Una parte dell’interesse dell’artista Roberta Coni è rivolto al filone ritrattistico. Si tratta di una pittrice che, benché giovane, ha già nel suo curriculum una Biennale di Venezia, alla quale ha partecipato nel 2011 nel padiglione di Vittorio Sgarbi. Tante anche le personali, ospite della Galleria Triphè di Maria Laura Perilli, come della Galleria F. Russo di Roma o di quella di Bartoux, con sede a Parigi, Londra, New York e Singapore. È presente inoltre anche nella Galleria Ransom di Londra con la quale partecipa a fiere internazionali, quali quelle di Miami e New York.
Nei soggetti rappresentati, di diversa età ed etnia, ella indaga le figure attraverso una tecnica che sta tra l’iperrealismo e l’astratto. Essi sono dipinti in modo impeccabile dal punto di vista naturalistico, ma si inseriscono all’interno di particolari atmosfere che donano loro una particolare aria surreale ed espressionistica, dove la tinta cromatica sembra impossessarsi del protagonista del quadro, sfumandolo, per certi versi “sporcandolo”, estraendolo così dalla sua dimensione puramente realistica. Prendiamo per esempio la bellissima opera che prende il nome di Osas, in cui notiamo il volto di una donna nera ripreso in tre istanti diversi. Anche in questo caso ci troviamo di fronte a un soggetto iperrealistico inserito all’interno di uno sfondo astratto, qui un rosso acceso, passionale, drammatico, sanguigno, che cola e s’insinua sui volti ritratti. L’artista sembra così parlarci di un mondo composto sia da una componente visibile – dunque quella che l’uomo nomina “reale” e dunque concreta – e una invisibile, che però, a nostra insaputa o meno, condiziona la nostra esistenza. Sicuramente si tratta di un’invocazione al soggettivismo, ponendo l’accento sul fatto che una persona non si differenzia da un’altra soltanto per le sue caratteristiche apparenti, ma anche per la sua storia, la sua spiritualità, la sua interiorità, il suo universo astratto… componenti che influenzano la vita di ciascun individuo.

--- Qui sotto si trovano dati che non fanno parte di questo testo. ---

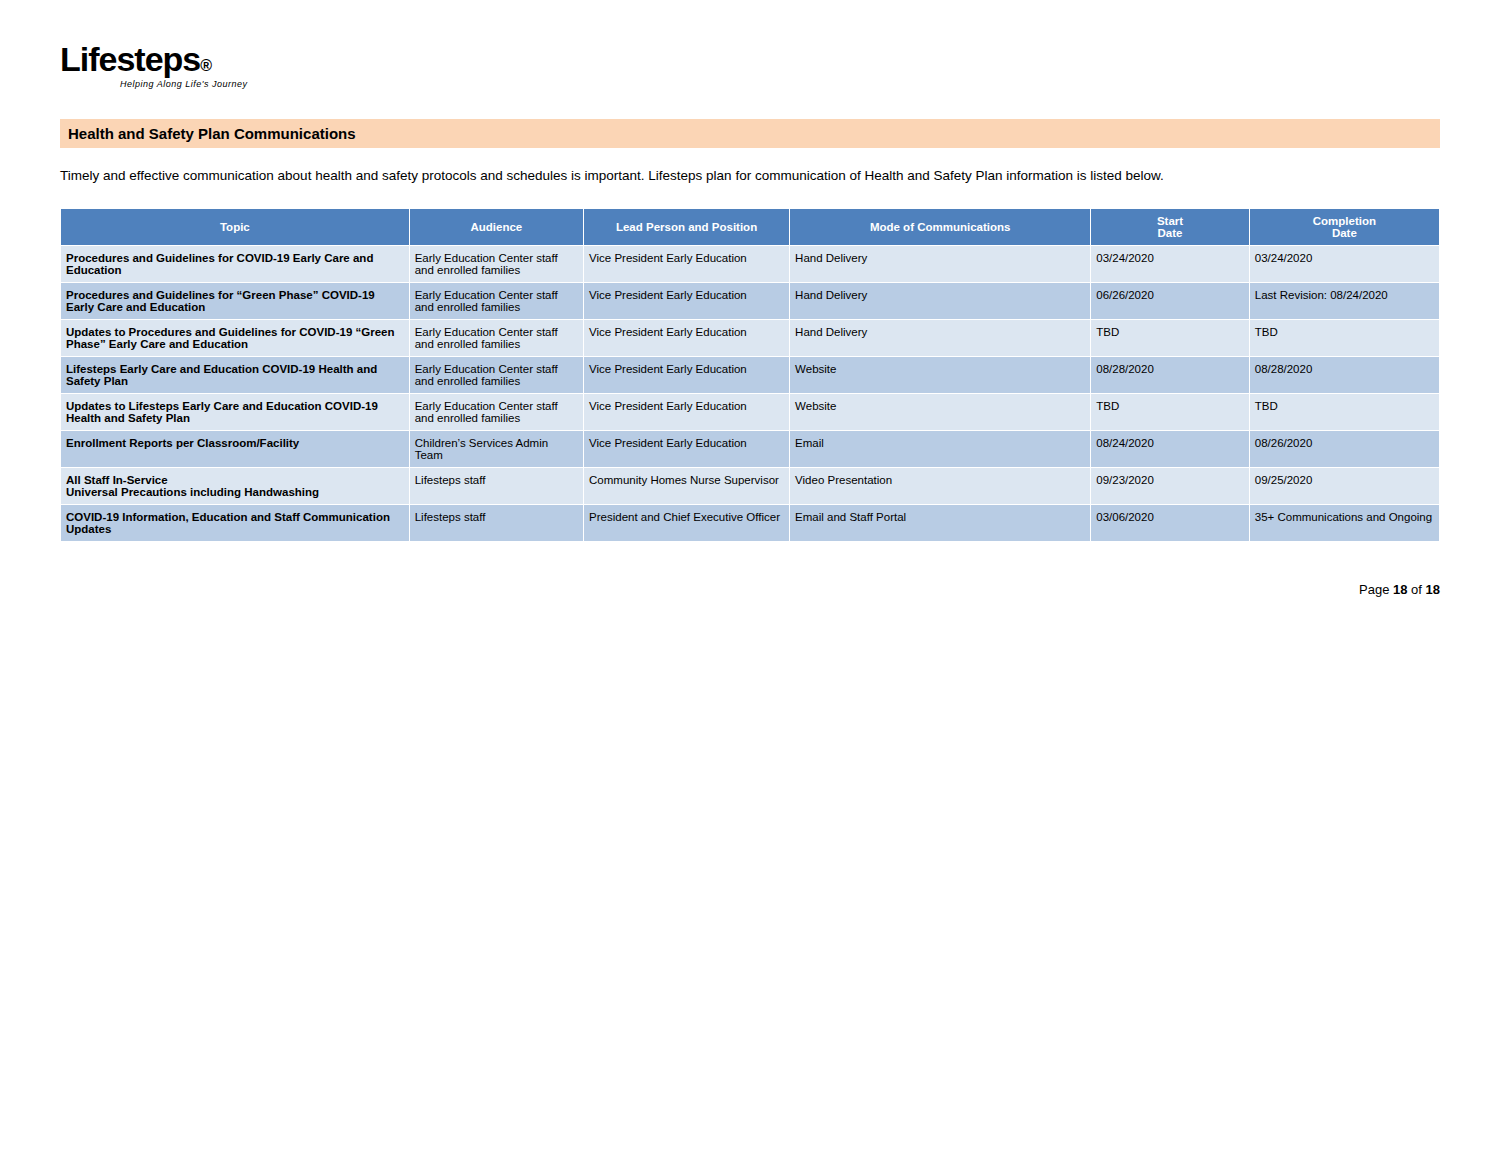Lifesteps®
Helping Along Life's Journey
Health and Safety Plan Communications
Timely and effective communication about health and safety protocols and schedules is important. Lifesteps plan for communication of Health and Safety Plan information is listed below.
| Topic | Audience | Lead Person and Position | Mode of Communications | Start Date | Completion Date |
| --- | --- | --- | --- | --- | --- |
| Procedures and Guidelines for COVID-19 Early Care and Education | Early Education Center staff and enrolled families | Vice President Early Education | Hand Delivery | 03/24/2020 | 03/24/2020 |
| Procedures and Guidelines for “Green Phase” COVID-19 Early Care and Education | Early Education Center staff and enrolled families | Vice President Early Education | Hand Delivery | 06/26/2020 | Last Revision: 08/24/2020 |
| Updates to Procedures and Guidelines for COVID-19 “Green Phase” Early Care and Education | Early Education Center staff and enrolled families | Vice President Early Education | Hand Delivery | TBD | TBD |
| Lifesteps Early Care and Education COVID-19 Health and Safety Plan | Early Education Center staff and enrolled families | Vice President Early Education | Website | 08/28/2020 | 08/28/2020 |
| Updates to Lifesteps Early Care and Education COVID-19 Health and Safety Plan | Early Education Center staff and enrolled families | Vice President Early Education | Website | TBD | TBD |
| Enrollment Reports per Classroom/Facility | Children’s Services Admin Team | Vice President Early Education | Email | 08/24/2020 | 08/26/2020 |
| All Staff In-Service Universal Precautions including Handwashing | Lifesteps staff | Community Homes Nurse Supervisor | Video Presentation | 09/23/2020 | 09/25/2020 |
| COVID-19 Information, Education and Staff Communication Updates | Lifesteps staff | President and Chief Executive Officer | Email and Staff Portal | 03/06/2020 | 35+ Communications and Ongoing |
Page 18 of 18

Da queste opere emerge anche l’attento studio della Coni, che si appropria in modo del tutto personale di un genere pittorico che ha radici antichissime. Guardandole in effetti non possono non venirci in mente i ritratti fiamminghi o quelli dei Maestri rinascimentali. Come non vederci un Vermeer o un Antonello da Messina? Certo, studio e accademia sono presenti, ma l’artista se ne appropria in un modo tale da creare soggetti che parlano alla nostra contemporaneità, in grado non soltanto di apparire belli esteticamente, ma carichi di energia viscerale e astratta ed è per queste ragioni che, se dovessimo trovare dei termini adeguati per definire Roberta Coni, parleremmo di figurativo astratto, perché queste due entità, spesso e volentieri in conflitto, grazie alla pittrice dialogano in modo assai proficuo.